Gershengorn believes his experience leading that effort will help him in the Office of the Solicitor General.
“There was a similar process of working with the clients to develop the legal argument and figuring out what the clients throughout the government really need and are looking for in their lawyers,” says Gershengorn. “So, I think I bring both a continuity within the office, but also a continuity within the department and in the administration.”
Gershengorn has also spent much of his career in private practice, with the bulk of it alongside his predecessor.
“I recruited him from Harvard when he was a summer associate,” says Verrilli. “I’ve had my claws into that guy for a quarter century now.”
Verrilli and Gershengorn spent a dozen years together at Jenner & Block, before each accepted separate legal posts in the Obama administration. They won a major death penalty victory together in Wiggins v. Smith, in which the Supreme Court ultimately spelled out what qualifies as “effective counsel” in capital cases.
“You can just go down the list of most of the big things I did at Jenner & Block, and Ian was there,” says Verrilli. “Most of the reason we’ve been successful is Ian has been figuring out what we should be arguing.
At Jenner & Block, Gershengorn was involved in the firm’s appellate and communications practice. Managing partner David DeBruin says that Gershengorn’s work made “a particular difference in cases involving Indian nations and First Amendment rights.” While at Jenner, Gershengorn made his first appearance before the Supreme Court, arguing (unsuccessfully) that the application of a state tax to fuel received by a non-Indian distributor, but then delivered to a gas station on tribal land, violated the tribe’s sovereignty.

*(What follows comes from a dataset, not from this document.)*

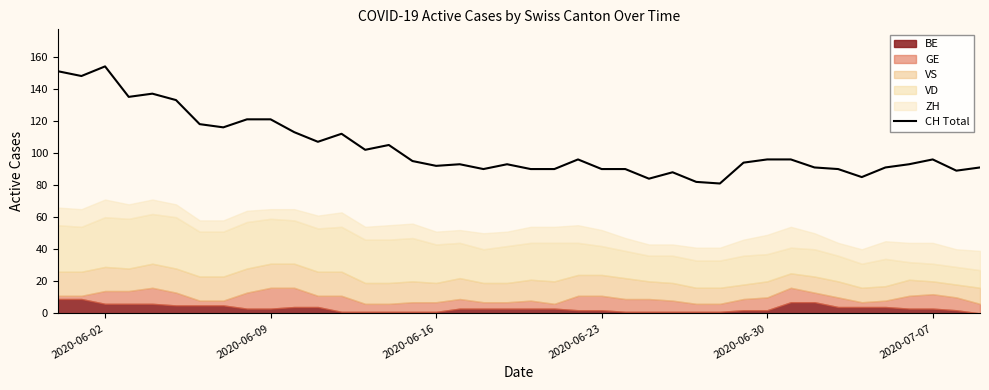

Does the chart display data point markers on the line(s)?

No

Going into next Term, the federal government is a party in seven of the twenty-nine cases that have been granted and will participate as a “friend of the Court” in at least ten more. The cases present questions ranging from the extent of the president’s appointment powers and the rules affecting children born overseas whose fathers are U.S. citizens to jurisdiction over assets in cases involving foreign entities and foreign governments.

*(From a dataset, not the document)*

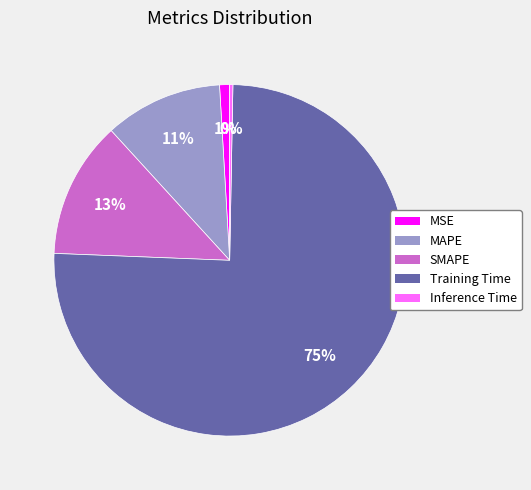

Combined, do MAPE and SMAPE account for over 50%?

No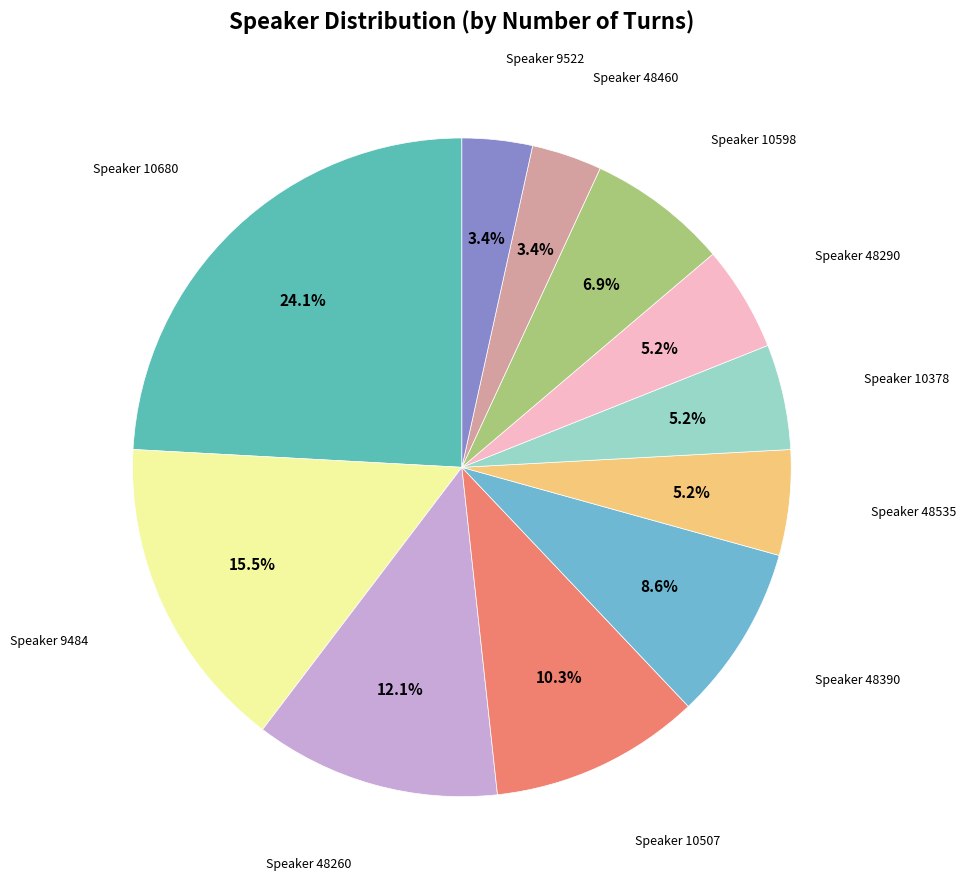

Combined, do Speaker 48260 and Speaker 48290 account for over 50%?

No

Jamie Gorelick, a former deputy attorney general in the Clinton administration, says that Gershengorn showed an aptitude for managing this kind of diverse portfolio when he worked as her special assistant early in his career.

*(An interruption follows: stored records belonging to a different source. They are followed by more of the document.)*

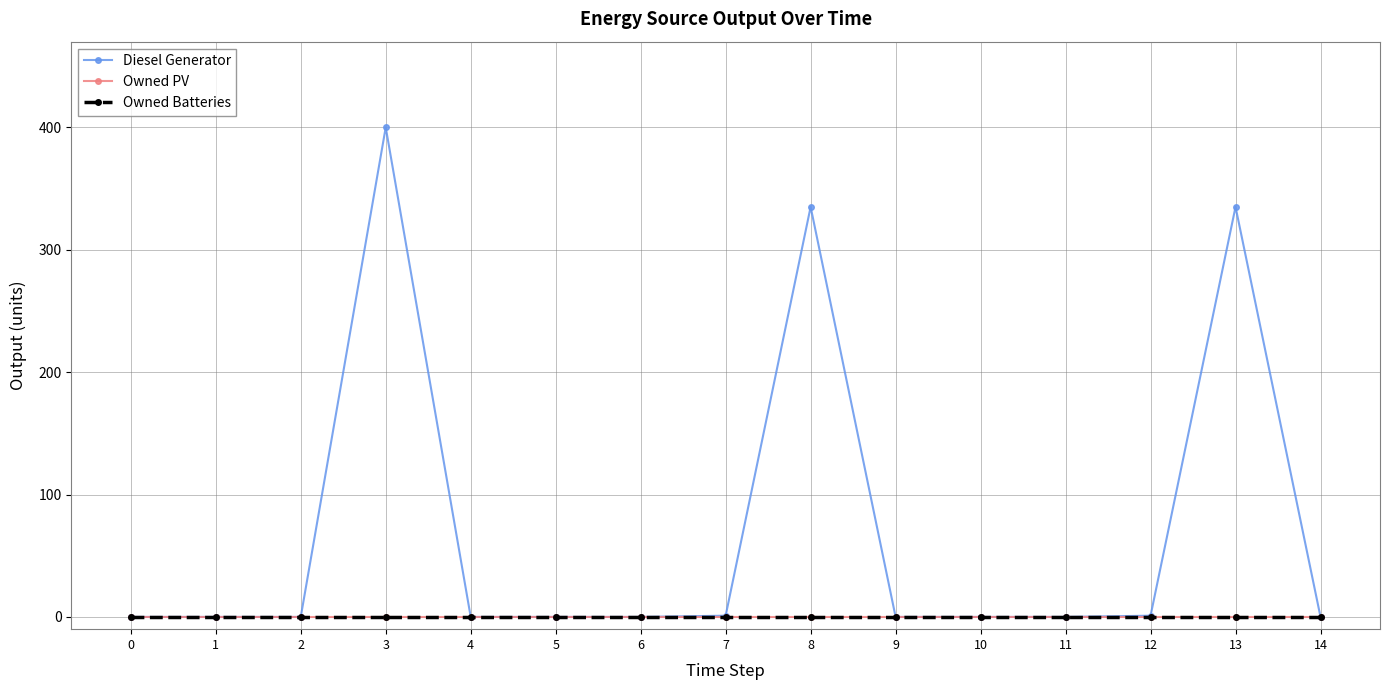

Reading left to right, what are all the values shown in this chart?

Diesel Generator: 0=0	1=0	2=0	3=400	4=0	5=0	6=0	7=1	8=335	9=0	10=0	11=0	12=1	13=335	14=0
Owned PV: 0=0	1=0	2=0	3=0	4=0	5=0	6=0	7=0	8=0	9=0	10=0	11=0	12=0	13=0	14=0
Owned Batteries: 0=0	1=0	2=0	3=0	4=0	5=0	6=0	7=0	8=0	9=0	10=0	11=0	12=0	13=0	14=0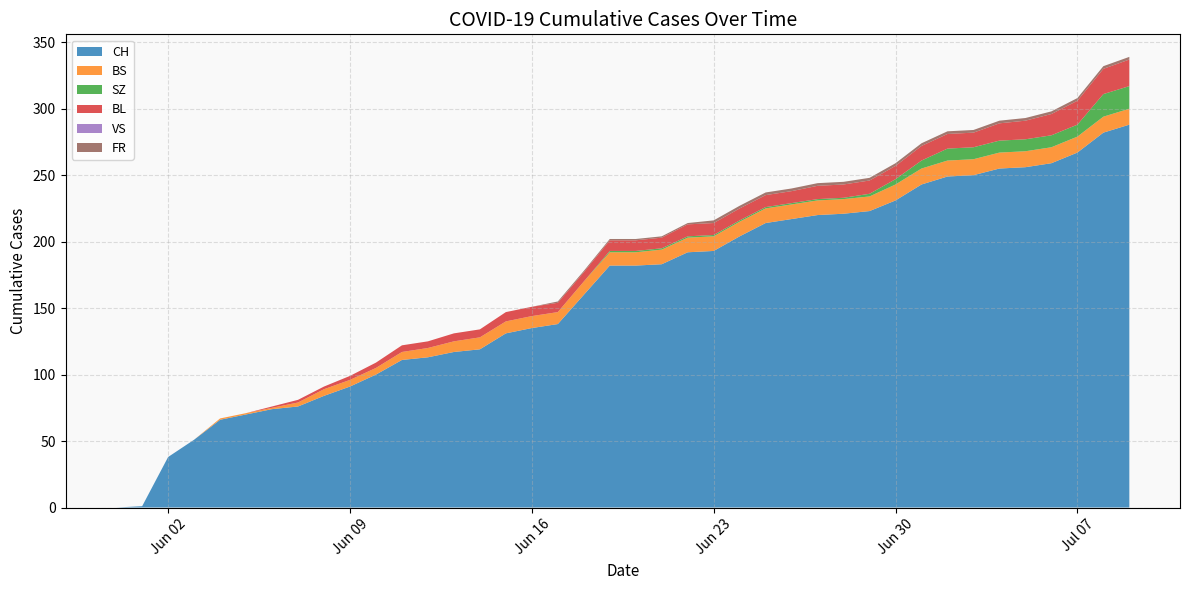

Reading left to right, transcribe all the data shown in this chart.

CH: 0	1	38	51	66	70	74	76	84	91	100	111	113	117	119	131	135	138	160	182	182	183	192	193	204	214	217	220	221	223	231	243	249	250	255	256	259	267	282	288
BS: 0	0	0	0	1	1	1	3	5	5	5	6	7	8	9	9	9	9	10	10	10	11	11	11	11	11	11	11	11	11	12	12	12	12	12	12	12	12	12	12
SZ: 0	0	0	0	0	0	0	0	0	0	0	0	0	0	0	0	0	0	0	1	1	1	1	1	1	1	1	1	1	2	4	6	9	9	9	9	9	9	17	17
BL: 0	0	0	0	0	0	1	2	2	3	4	5	5	6	6	7	7	7	7	8	8	8	9	9	9	9	9	10	10	10	10	11	11	11	13	14	16	18	19	20
VS: 0	0	0	0	0	0	0	0	0	0	0	0	0	0	0	0	0	0	0	0	0	0	0	0	0	0	0	0	0	0	0	0	0	0	0	0	0	0	0	0
FR: 0	0	0	0	0	0	0	0	0	0	0	0	0	0	0	0	0	1	1	1	1	1	1	2	2	2	2	2	2	2	2	2	2	2	2	2	2	2	2	2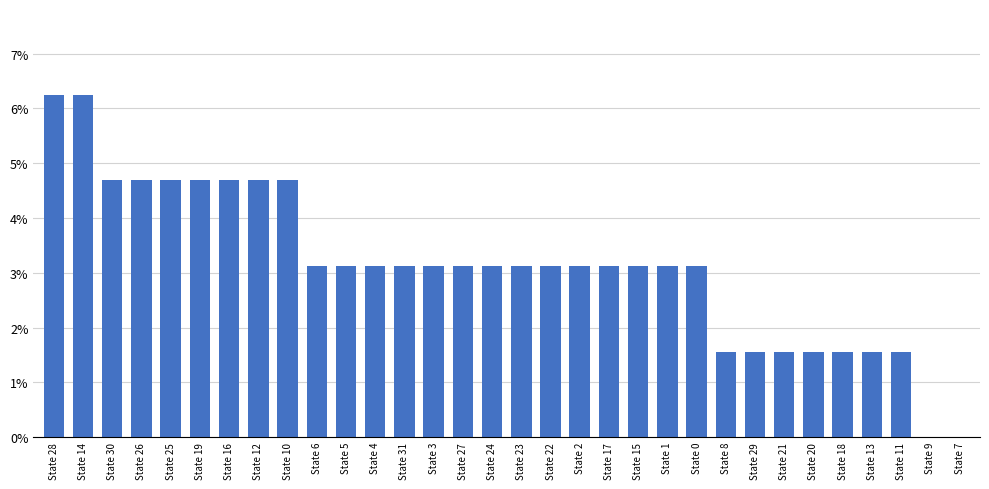

How many data points are above 3?

23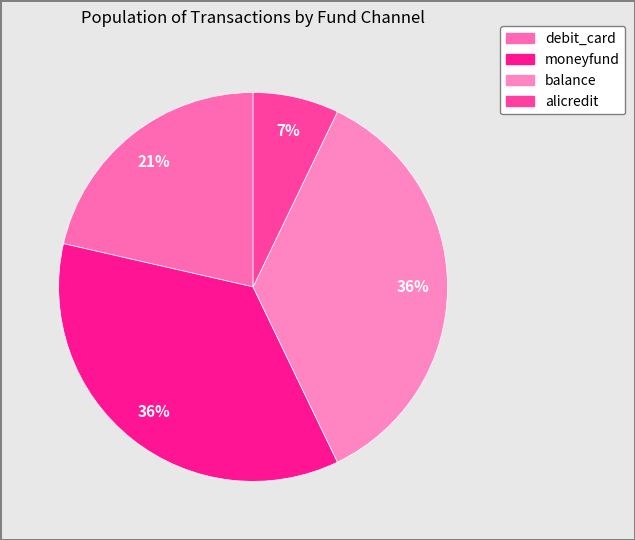

What is the ratio of the value at debit_card to the value at balance?

0.6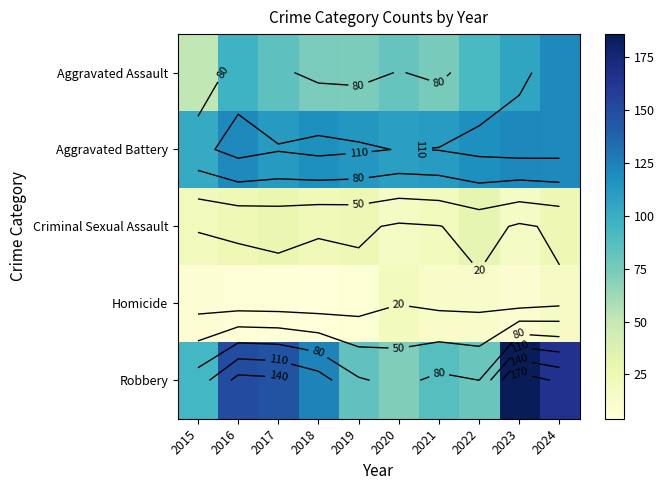

What is the average value of the Homicide series?

10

“He was a jack of all trades. Mostly on the civil side to be sure, but he handled everything from antitrust to tax to environmental issues,” says Gorelick. “He is a man of tremendous breadth.”
Gershengorn comes into the position at an unusual time, with the Court missing its ninth Justice. While the Solicitor General is sometimes dubbed the “tenth Justice” for the level of influence he has with the Court, the Solicitor General can only try to steer the Court away from ties — not break them. Gershengorn says he does not expect the vacancy to have a substantive effect on the office’s advocacy.
“We’re not worried about the politics of the outside. We’re not worried about if it’s eight or nine members,” says Gershengorn. “What we’re worried about is presenting the arguments as effectively as we can independently of those things.”
With Congress controlled by Republicans who have regularly opposed Obama administration nominees, Democratic nominees, the White House may leave Gershengorn in an acting position rather than push for a confirmation fight during the final months of President Obama’s term. Gershengorn says he is not in a position to comment about the prospect of a nomination.
“I’m focused on doing the job that’s here,” says Gershengorn.
Still, Gershengorn will have the full authority of the position while in the acting role.
“He deserves an opportunity to lead the office, and be the acting Solicitor General,” says Verrilli. “So, it’s a good thing.”
[Disclosure: Goldstein & Russell, P.C., whose attorneys contribute to this blog in various capacities, was among the counsel to the petitioner in Lane v. Franks.]